Page-level text extractions:
++++++

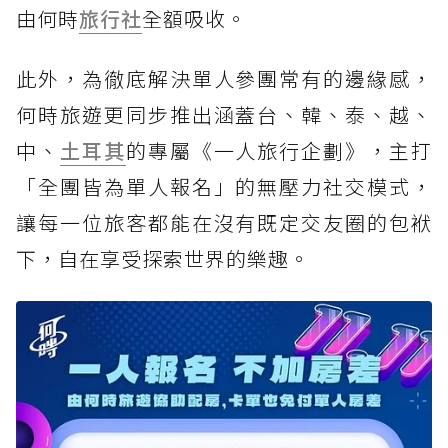
由何時
旅行社
全額吸收。
此外，為徹底解決單人參團常有的邊緣感，
何時旅遊更同步推出涵蓋台、韓、泰、越、
中、
土耳其
的專屬《一人旅行企劃》，主打
「全團皆為單人報名」的無壓力社交模式，
讓每一位旅客都能在沒有既定交友圈的包袱
下，自在享受探索世界的樂趣。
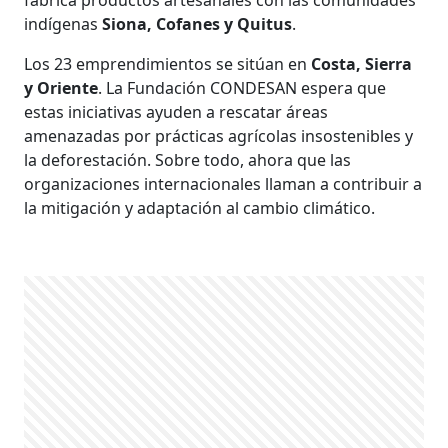
indígenas
Siona, Cofanes y Quitus
.
Los 23 emprendimientos se sitúan en
Costa, Sierra
y Oriente
. La Fundación CONDESAN espera que
estas iniciativas ayuden a rescatar áreas
amenazadas por prácticas agrícolas insostenibles y
la deforestación. Sobre todo, ahora que las
organizaciones internacionales llaman a contribuir a
la mitigación y adaptación al cambio climático.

++++++

__DIRECTIONS FOR THIS TASK__: Write out exactly the lines starting with the one that holds "la deforestación. Sobre todo, ahora que las" and running through the last line above.

__ANSWER SECTION__:
la deforestación. Sobre todo, ahora que las
organizaciones internacionales llaman a contribuir a
la mitigación y adaptación al cambio climático.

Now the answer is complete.